1. 进入Transformer首先要把输入格式转为Tensor格式

2. 将数据拆分为训练集和验证集

3. 进入的数据的长度是统一的，也就是句子的长度是统一的，即sequence_length参数

4. 进入的数据是一批一批的，也就是几个句子一起进入，即batch_size参数

5. 进入的数据是经过embedding的，也就是给它们嵌入维度，即d_model参数

## 转换tensor格式

In [None]:
import torch
data = torch.tensor(encode(text))  # 将数据转化为数字之后，再将数字转换为tensor格式

print(data.shape, data.dtype)      # 打印数据的形状和数据类型，这时候的数据是矩阵样式的
print("\n")
print(data[:100]) # 打印前100来看看

## 拆分数据集

In [None]:
Split = int(0.8 * len(data)) # 我们设置8：2的训练集与验证集

train_data = data[:Split]
val_data = data[Split:]

print("训练集大小：", len(train_data))
print("\n验证集大小：", len(val_data))

# 设置句子长度sequence_length

In [None]:
seq_len = 10

x = train_data[:seq_len]           # featur特征
y = train_data[1:seq_len + 1]      # target目标
print('featur特征：', x)
print('\ntarget目标：', y)

In [None]:
for i in range(seq_len):
    context = x[:i+1]
    target = y[i]
    print(f"输入是 {context.tolist()}，预测值是 {target.tolist()}")

In [None]:
for i in range(seq_len):
    context = x[:i+1]
    target = int(y[i])
    print(f'输入是   {"".join(decode(context.tolist()))}      预测字符是 {"".join(decode([target]))}')

## 构造batch

In [None]:
torch.manual_seed(42)
batch_size = 4
seq_len = 10

def mini_batch(data):
    idx = torch.randint(0, len(data) - seq_len, (batch_size,))    # 在0到len(data)-seq_len之间生成batch_size个随机数-->每个inputs的首位索引idx
    inputs = torch.stack([data[i:i+seq_len] for i in idx])      # 将idx中的数作为索引，从data中取出seq_len个数，组成一个batch
    targets = torch.stack([data[i+1:i+seq_len+1] for i in idx])   # 将idx中的数作为索引，从data中取出seq_len个数，组成一个batch
    return inputs, targets

inputs, targets = mini_batch(train_data)
print("输入的形状：", inputs.size(), "\n", "输入是：",inputs)
print("\n")
print("目标的形状：", targets.size(), "\n", "目标是：",targets)

# Embedding

In [None]:
import torch.nn as nn
torch.manual_seed(42)
embedding_table = nn.Embedding(4, 4) # 4 words represents words_size, 4 dimensional embeddings
embedding_table.weight

In [None]:
idx_input = torch.LongTensor(4,2).random_(0,4) # 输入的batch_size=4, seq_len=2，random_(0,4)表示随机生成words_size之间的整数

print('查找的idx_input维度为:',idx_input.size())

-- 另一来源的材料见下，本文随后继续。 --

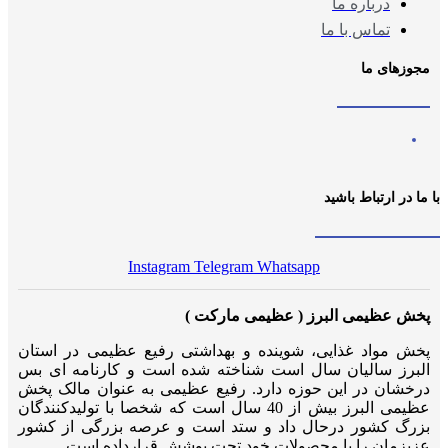
درباره ما
تماس با ما
مجوزهای ما
با ما در ارتباط باشید
Instagram
Telegram
Whatsapp
پخش عظیمی البرز ( عظیمی مارکت )
پخش مواد غذایی، شوینده و بهداشتی رفیع عظیمی در استان
البرز سالیان سال است شناخته شده است و کارنامه ای بس
درخشان در این حوزه دارد. رفیع عظیمی به عنوان مالک پخش
عظیمی البرز بیش از 40 سال است که شخصا با تولیدکنندگان
بزرگ کشور درحال داد و ستد است و عرصه بزرگی از کشور
عزیزمان را با محصولات خود تحت پوشش قرارداده است.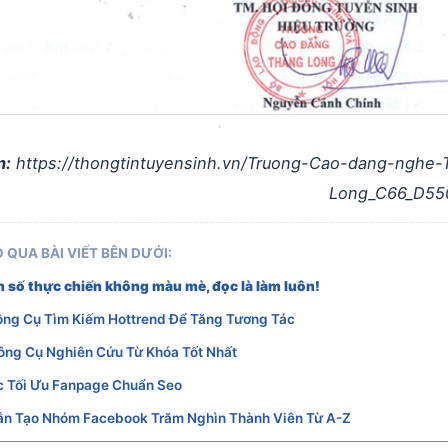
n:
https://thongtintuyensinh.vn/Truong-Cao-dang-nghe-
Long_C66_D55
 QUA BÀI VIẾT BÊN DƯỚI:
 số thực chiến không màu mè, đọc là làm luôn!
ông Cụ Tìm Kiếm Hottrend Để Tăng Tương Tác
ông Cụ Nghiên Cứu Từ Khóa Tốt Nhất
c Tối Ưu Fanpage Chuẩn Seo
n Tạo Nhóm Facebook Trăm Nghìn Thành Viên Từ A-Z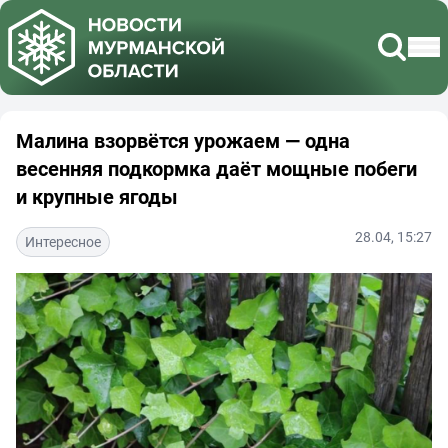
Малина взорвётся урожаем — одна
весенняя подкормка даёт мощные побеги
и крупные ягоды
28.04, 15:27
Интересное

print('\n查找的idx_input为：\n', idx_input)

In [None]:
target_emd = embedding_table(idx_input)  # 查找词向量
print("查找到的词向量：", target_emd, "\n\n词向量的维度：", target_emd.shape)

## 为什么要用Embedding呢？

Embedding video: https://youtu.be/W_ZUUDJsUtA

![image](https://huggingface.co/Laurie/HC3-Chinese-AlpacaFormat-Lora/resolve/main/embedding.png)



In [None]:
import torch
import torch.nn as nn
import torch.nn.functional as F
torch.manual_seed(42)

class BabyGPT(nn.Module):
    def __init__(self, words_size):
        super().__init__()
        self.embedding = nn.Embedding(words_size, words_size) # the last words_size is the embedding dimension, which can be different from the words_size like 512, 1024, etc.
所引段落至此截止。